Exercise instructions: Reproduce the entries shown below only from the line with "blue tray [232,239,271,253]" down to the line with "bottle [266,272,301,337] ->", keeping both end lines and copying each one exactly.
Start of Block
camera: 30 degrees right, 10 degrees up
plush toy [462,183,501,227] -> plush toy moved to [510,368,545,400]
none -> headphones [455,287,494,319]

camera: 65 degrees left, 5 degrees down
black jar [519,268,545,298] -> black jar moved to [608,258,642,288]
End of Block
Start of Block
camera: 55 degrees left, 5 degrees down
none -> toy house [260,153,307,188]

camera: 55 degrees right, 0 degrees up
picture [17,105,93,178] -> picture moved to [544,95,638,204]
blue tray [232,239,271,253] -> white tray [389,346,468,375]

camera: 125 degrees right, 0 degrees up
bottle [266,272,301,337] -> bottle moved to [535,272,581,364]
End of Block
Response area:
blue tray [232,239,271,253] -> white tray [389,346,468,375]

camera: 125 degrees right, 0 degrees up
bottle [266,272,301,337] -> bottle moved to [535,272,581,364]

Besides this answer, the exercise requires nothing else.